The Coarse Collection by Samuel Ross combines the use of natural and industrial materials, bringing together meaning and functionality into designs. 

by STIRpad
Published on : May 19, 2023

A juxtaposition of post-industrial Western culture, modernism, and brutalism brings to fruition works by industrial designer Samuel Ross, constructing a link between body, material, meaning, and memory. Ross’s latest collection, Coarse presented at Friedman Benda gallery is the second solo presentation of the British designer . Renowned for his rigorous conceptual approach to industrial materials, Ross displays his fourth body of work, representing his most layered material exploration to date. The six pieces in this solo exhibition depict communal, generous, and compassionate environments that are about geography, about the body and space, and about the body in space.

Beyond ideas of territory and diaspora, Samuel Ross understands geography to encompass the physical links that bind these elements together, such as time, place, minerals, residue, and erosion. A material's memory can be reawakened through the procedure since gestures are recorded on the body, just like they are on stone or steel. The pieces from the Coarse collection point to this physical association and remind us that both body and material are vessels of memory and meaning. Birth at Dawn and Fire Opens Stone are two pieces from the collection crafted using Nero Africa granite, glass fibre reinforced concrete, fired OSB, fired honey and milk patina, painted steel, and polyurethane. Anaesthesia I and Anaesthesia II are made from glass fibre-reinforced concrete, fired OSB, stainless steel, turmeric, acrylic, acrylic lacquer, and polyurethane. Border is made using fired wenge, planished aluminium, powder-coated steel, and melamine lacquer and Slab is made using Verde Marina granite and painted steel.

These product designs embody a 'two-ness' or duality, owing to the fact that they are grounded in W.E.B. Du Bois' idea of double consciousness: both material and body, both structure and space, both Western and diasporic, both new and passed down, both connected and detached. Each of these items is ambivalent in some way; they are all infused with memory, while also trying to recall their past.

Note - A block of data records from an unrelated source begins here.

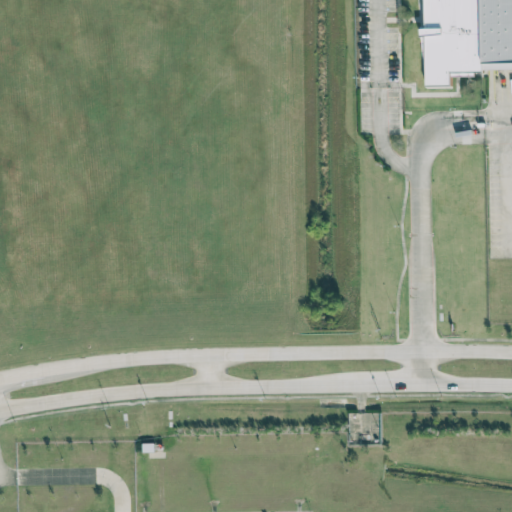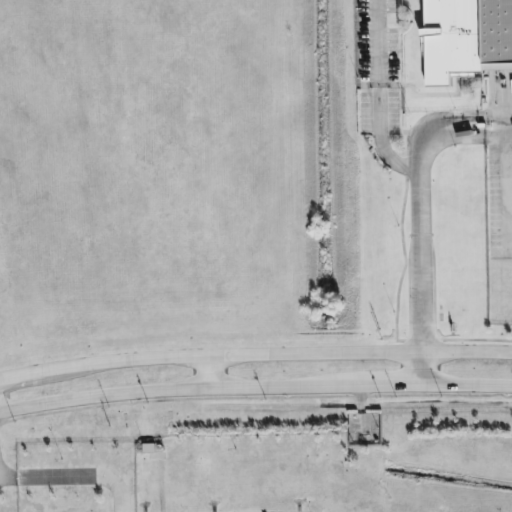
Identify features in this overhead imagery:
building: (465, 38)
road: (379, 95)
road: (506, 175)
road: (420, 201)
road: (278, 354)
road: (424, 367)
road: (209, 372)
road: (23, 375)
road: (390, 384)
road: (468, 384)
road: (176, 389)
road: (73, 476)
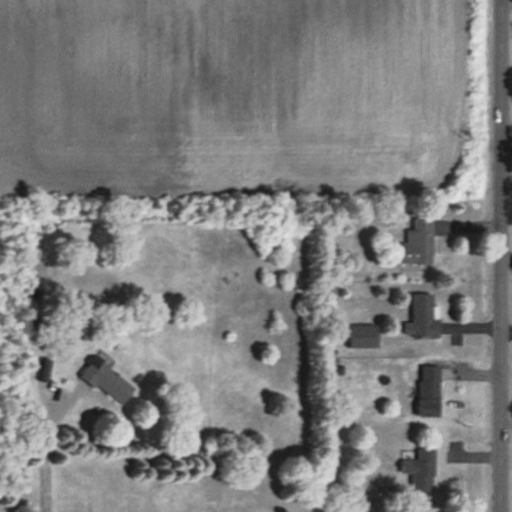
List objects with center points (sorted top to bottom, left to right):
building: (417, 244)
road: (498, 256)
building: (361, 337)
building: (106, 382)
building: (428, 391)
road: (50, 444)
building: (419, 471)
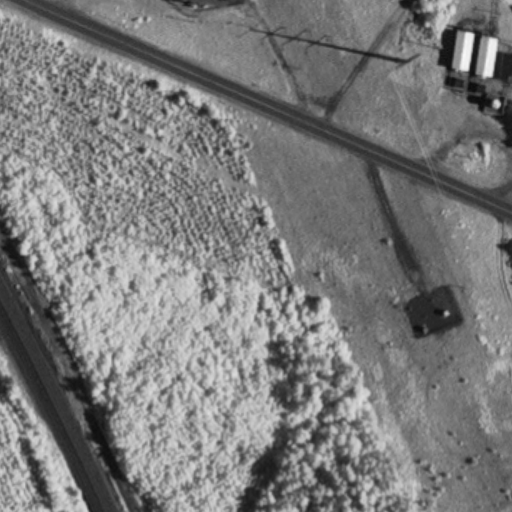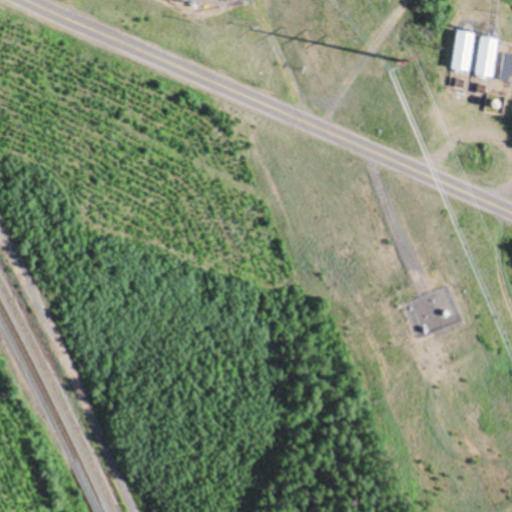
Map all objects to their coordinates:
power substation: (204, 4)
building: (472, 57)
power tower: (400, 61)
building: (504, 68)
road: (267, 108)
building: (430, 317)
road: (71, 370)
railway: (59, 393)
railway: (53, 406)
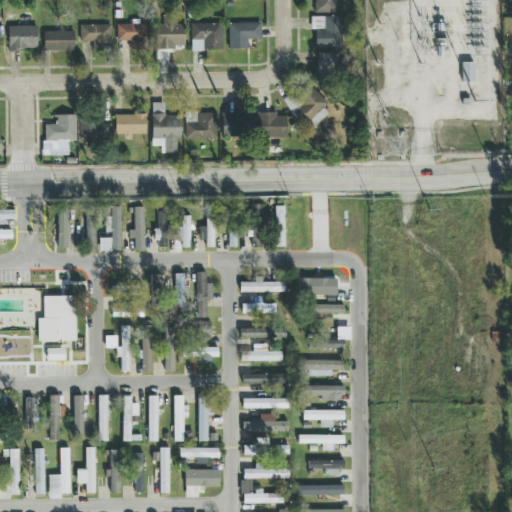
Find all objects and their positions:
road: (285, 6)
building: (324, 6)
building: (327, 32)
building: (171, 34)
building: (242, 34)
building: (132, 35)
building: (133, 35)
building: (171, 35)
building: (243, 35)
building: (96, 36)
building: (97, 36)
building: (206, 36)
building: (206, 37)
building: (22, 38)
building: (23, 38)
building: (59, 41)
building: (59, 41)
building: (328, 67)
building: (467, 72)
building: (468, 73)
power substation: (433, 76)
road: (171, 80)
building: (311, 108)
building: (129, 124)
building: (130, 124)
building: (236, 124)
building: (236, 125)
building: (271, 125)
building: (200, 126)
building: (200, 126)
building: (164, 130)
building: (165, 130)
building: (95, 131)
building: (95, 132)
road: (24, 133)
building: (58, 133)
building: (59, 133)
power tower: (389, 150)
road: (256, 181)
building: (7, 216)
road: (26, 223)
building: (257, 226)
building: (257, 226)
building: (279, 226)
building: (62, 228)
building: (137, 228)
building: (138, 228)
building: (62, 229)
building: (208, 229)
building: (208, 229)
building: (160, 230)
building: (161, 230)
building: (111, 231)
building: (184, 231)
building: (90, 232)
building: (90, 232)
building: (112, 232)
building: (184, 232)
building: (6, 234)
building: (231, 234)
building: (231, 235)
road: (177, 260)
building: (262, 287)
building: (318, 289)
building: (156, 291)
building: (156, 291)
building: (178, 291)
building: (179, 291)
building: (203, 292)
building: (203, 292)
building: (258, 307)
building: (327, 308)
building: (327, 309)
building: (57, 319)
building: (57, 320)
road: (98, 323)
building: (203, 331)
building: (203, 332)
building: (262, 333)
building: (263, 333)
building: (331, 340)
building: (332, 340)
building: (110, 342)
building: (111, 342)
building: (145, 348)
building: (124, 349)
building: (124, 349)
building: (146, 349)
building: (168, 349)
building: (169, 349)
building: (55, 353)
building: (55, 354)
building: (207, 354)
building: (261, 354)
building: (207, 355)
building: (261, 355)
building: (321, 367)
building: (322, 368)
building: (264, 378)
building: (264, 379)
road: (117, 383)
road: (234, 385)
road: (360, 385)
building: (325, 392)
building: (326, 392)
building: (264, 403)
building: (265, 404)
building: (30, 413)
building: (31, 414)
building: (54, 416)
building: (203, 416)
building: (323, 416)
building: (55, 417)
building: (78, 417)
building: (78, 417)
building: (178, 417)
building: (203, 417)
building: (323, 417)
building: (102, 418)
building: (102, 418)
building: (152, 418)
building: (179, 418)
building: (128, 419)
building: (129, 419)
building: (152, 419)
building: (265, 424)
building: (265, 425)
building: (321, 441)
building: (322, 441)
building: (264, 448)
building: (265, 449)
building: (200, 454)
building: (327, 466)
building: (13, 471)
building: (114, 471)
building: (39, 472)
building: (87, 472)
building: (139, 473)
building: (267, 473)
building: (160, 476)
building: (61, 477)
building: (202, 478)
building: (321, 490)
building: (262, 498)
road: (117, 505)
building: (325, 510)
building: (282, 511)
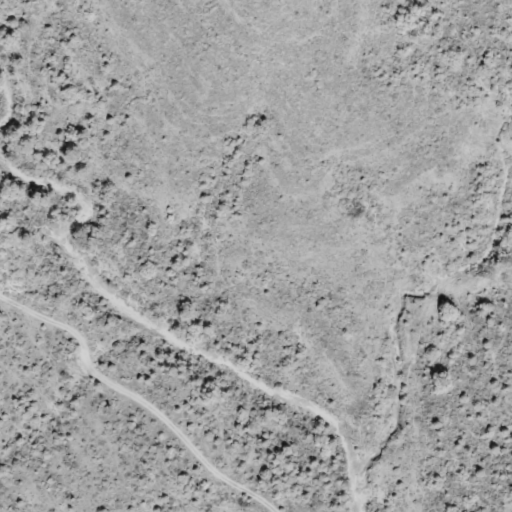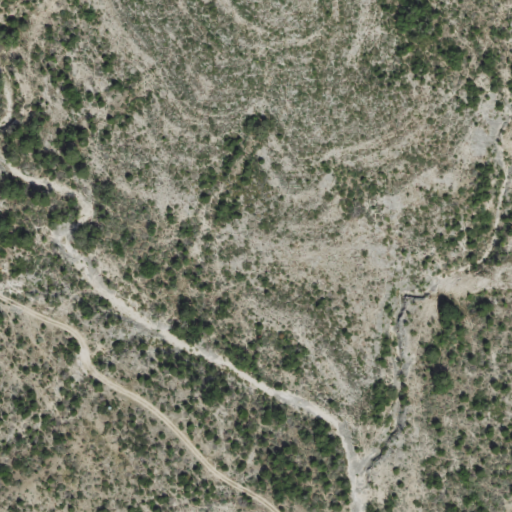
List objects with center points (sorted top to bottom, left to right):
road: (137, 403)
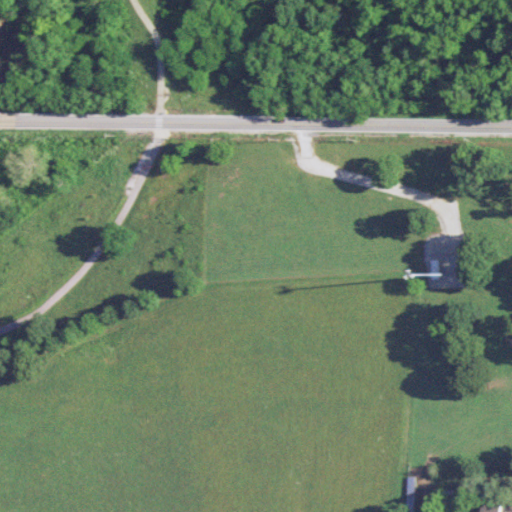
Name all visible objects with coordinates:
road: (155, 58)
river: (15, 60)
road: (7, 120)
road: (262, 124)
road: (98, 237)
crop: (223, 403)
building: (498, 507)
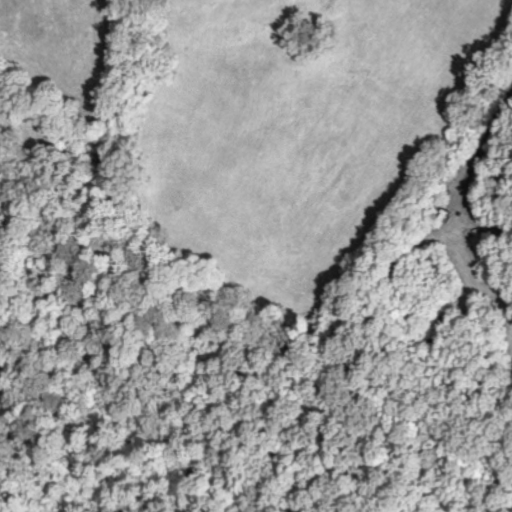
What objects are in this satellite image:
road: (479, 153)
building: (484, 247)
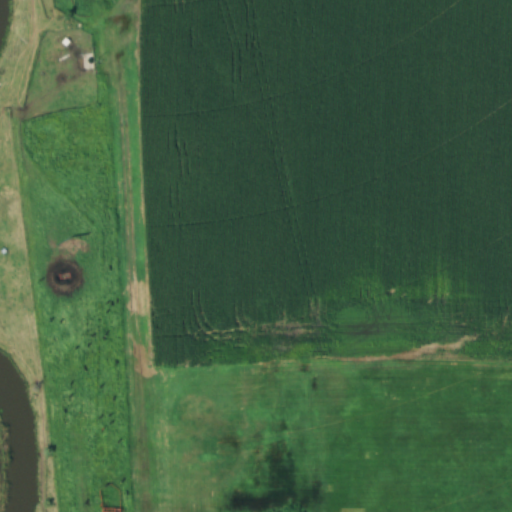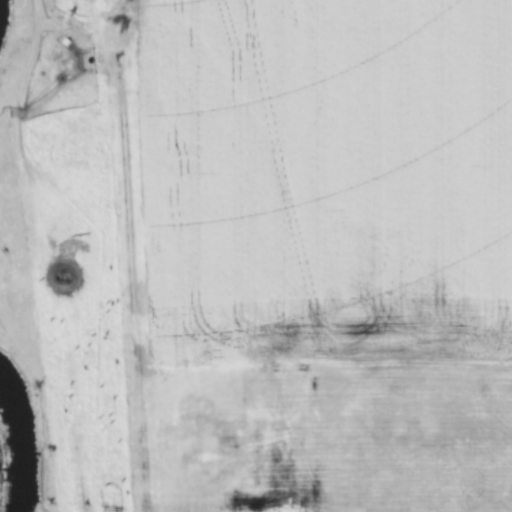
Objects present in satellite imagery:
building: (100, 4)
road: (186, 23)
building: (225, 25)
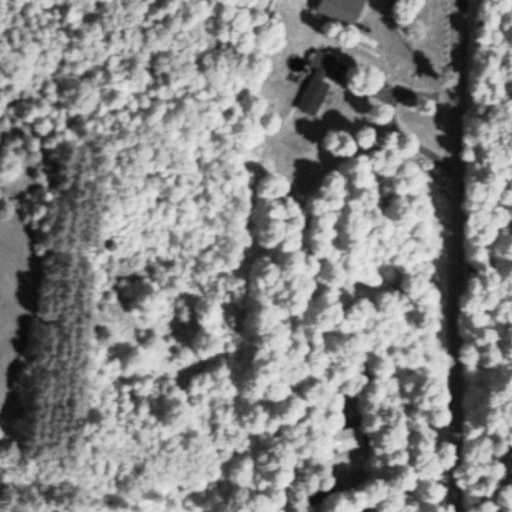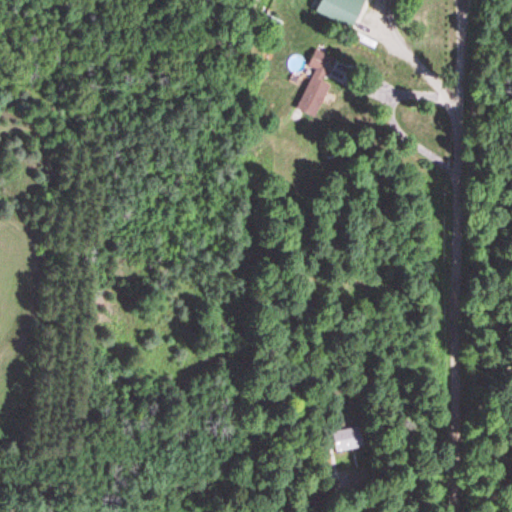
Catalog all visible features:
road: (458, 256)
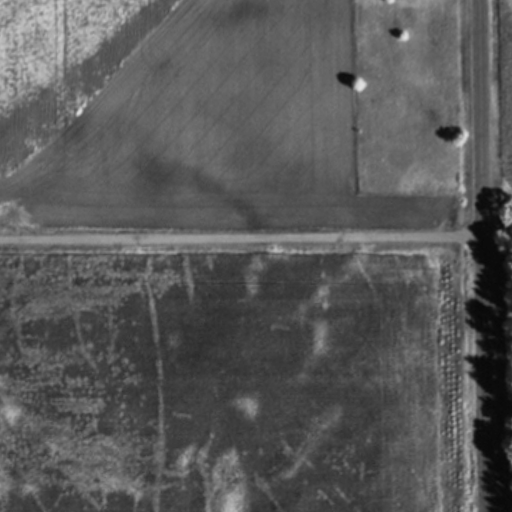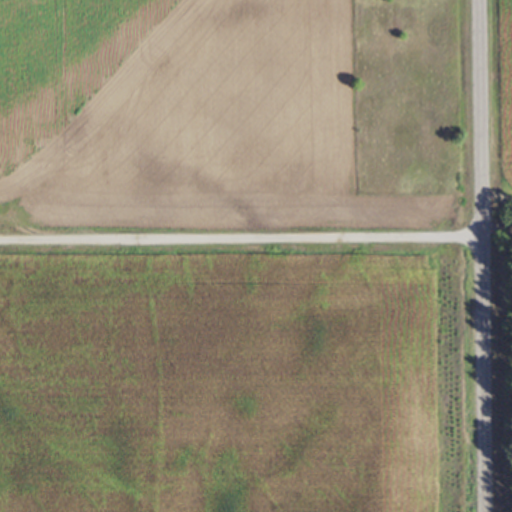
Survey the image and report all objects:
road: (243, 236)
road: (486, 255)
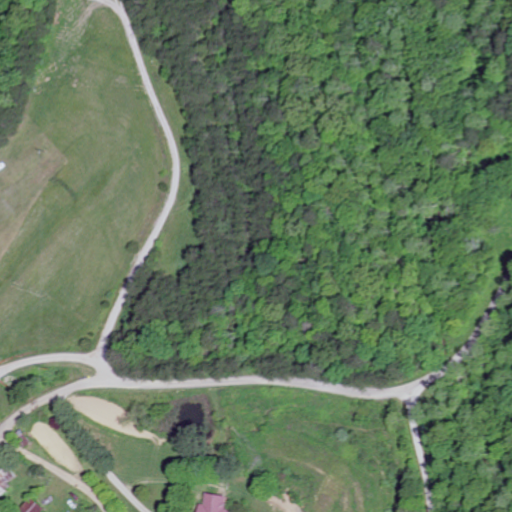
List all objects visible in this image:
road: (176, 185)
road: (277, 381)
road: (418, 449)
building: (220, 504)
road: (116, 505)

Coarse is research that deepens the object's significance without abandoning its purpose. It emphasises the process as a type of ritual, as a form of creation, and as a narrative that encompasses giving—creating a rich and layered narrative landscape.

Ross uses mass, weight, and rawness to make his art stand out in the space. Turmeric, honey, and milk are used as lacquer before industrial materials like burned wood, metal, stone, and marble are heated and further processed. These organic elements, in his opinion, speak of earlier hands, processes, and gestures and carry memory, intentions, and philosophies from the heartland from where they originate.

Key themes that cross contemporary design, craft, architecture, fine art, and cutting-edge technical research are advanced by Friedman Benda. By providing possibilities to advance new relationships within the international design community, the gallery fosters synergy between leading creative thinkers and producers. Friedman Benda is committed to a critical view of design history, making this collaboration with Samuel Ross ideal, as his focus is material investigation and innovation married with incisive explorations of Brutalist and abstract forms and precise execution. Together, they showcase objects that stand at the crossroads of meaning and functionality.